Who is Penny Pritzker & Why Is She Obama’s Finance Chair?
Yet another Obama scandal brewing? Predatory Lending/Mortgage Meltdown Heiress Is Obama’s Finance Chair…
Our friends over at Freeople.com have picked up an interesting item from yet another blog, GDAEman who posted about an interesting Podcast from Flashpoints, the last two being from last February. You can listen with Windows Media podcast here.
On February 20, 2008, on Flashpoints Radio broadcast an investigative report into Penny Pritzker, who is Obama’s campaign finance chairman. She and her family were central to the innovation known as “Mortgage Backed Securities,” which are now at the center of the financial crisis and real estate melt down.

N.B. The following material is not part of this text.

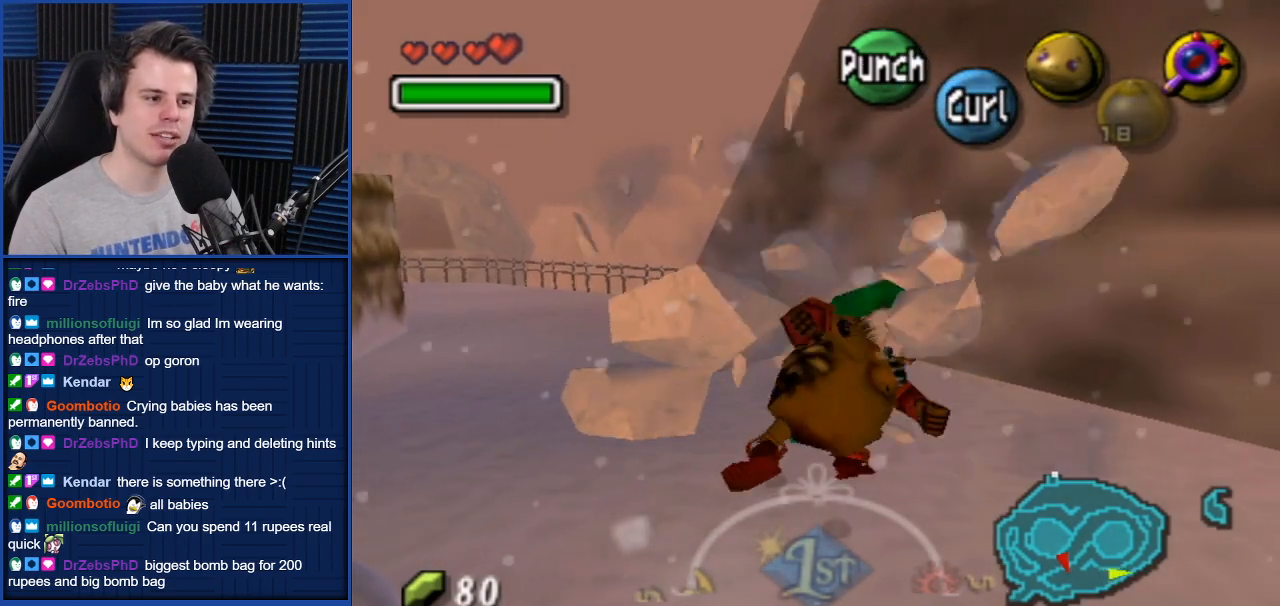
{"buttons": [], "left_stick": "up", "right_stick": "center", "events": [[434, "left_stick", "up"]]}
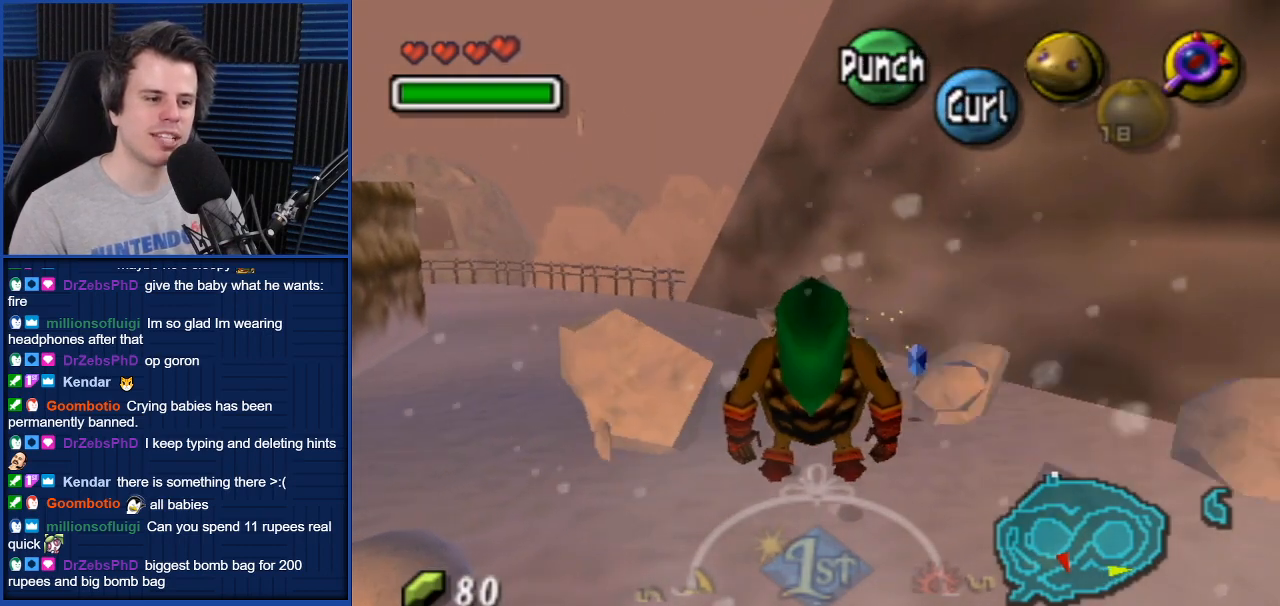
{"buttons": [], "left_stick": "up", "right_stick": "center", "events": [[33, "left_stick", "up-right"], [467, "left_stick", "up"]]}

Pritzker is one of the most active of celebrated Chicago patriarch Abraham N. Pritzker’s 12 living grandchildren. A Harvard-trained attorney, Pritzker, 46, was chosen by her late uncle Jay to help oversee the family’s vast portfolio of investments, including the Hyatt Hotel chain and the Marmon Group industrial conglomerate (Forbes Lists 2005). Interestingly enough Marmon was aquired by Warren Buffet’s Berkshire Hathaway in March of 2008. Warren Buffet is a key economic advisor to Barack Obama.
Penny Pritzker gave $1000 to both John McCain and George W. Bush in the 1999 primary. She also gave money to McCain for Senate in 1998. She also gave money to Barack Obama for his failing House bid in 1999. She gave to Bill Frist, Rudi Giuliani‘s exploratory fund, and several other Republicans in 2000. $4,000 to Joe Lieberman in 2006 (he’s practically a Republican). Dennis Hastert in 2006, 2003. You get the idea. Our Noble Obama’s campaign finance chair likes to spread money around. Grease the wheels so to speak. She’s a billionaire. A Woman of the people (NOT!).
GDAEman’s blog says:
As of today (February 2008), A Google search of Penny Pritzker Obama generates 9,700 hits. Expect that number to grow over the coming months. But today, you are led to comments on Nation Magazine article entitled “Subprime Obama” – Letters (article link in Sources below. One comment begins as follows:
“One reason Barack Obama might not want to talk about the role of financially irresponsible bank board members in creating the subprime mortgage foreclosure financial disaster is that the national finance chair of Obama’s campaign, Penny Pritzker, is a former board member of the failed Superior Bank S&L that engaged in irresponsible subprime mortgage lending during the 1990s.”
Apparently Penny was into subprime lending before it became all the rage starting in around 2000. It continues:
“Penny Prtizker’s chairmanship was apparently “to concentrate on subprimelending, principally on home mortgages, but for a while in subprime auto lending, too,” after the Pritzkers’ bank acquired its wholesale mortgage organization division, Alliance Funding, in December 1992.”
“As the subprime mortgage debacle drives a recession that threatens financial markets around the world, the Democratic presidential candidates are pushing plans to address the crisis. John Edwards and Hillary Clinton are pledging substantial federal resources to stabilize the mortgage market and intervene on behalf of borrowers. Barack Obama’s proposal is tepid by comparison, short on aggressive government involvement and infused with conservative rhetoric about fiscal responsibility. As he has done on domestic issues like healthcare, job creation and energy policy, Obama is staking out a position to the right of not only populist Edwards but Clinton as well.
Only Obama has not called for a moratorium and interest-rate freeze. Though he has been a proponent of mortgage fraud legislation in the Senate, he has remained silent on further financial regulations. And much like his broader economic stimulus package, Obama’s foreclosure plan mostly avoids direct government spending in favor of a tax credit for homeowners, which amounts to about $500 on average, beyond which only certain borrowers would be eligible for help from an additional fund.
Robert Pollin, an economist at the University of Massachussets, believes “these three advisers generally reflect Obama’s very moderate economic program, similar to Clintonism.” Wall Street apparently has come to a similar conclusion. Obama had received nearly $10 million in contributions from the finance, insurance and real estate sector through October, and he’s second among presidential candidates of either party in money raised from commercial banks, trailing only Clinton. Goldman Sachs, which made $6 billion from devalued mortgage securities in the first nine months of 2007, is Obama’s top contributor. When asked if Obama would hold these financial institutions accountable for losses incurred by homeowners and investors, his campaign refused to comment.”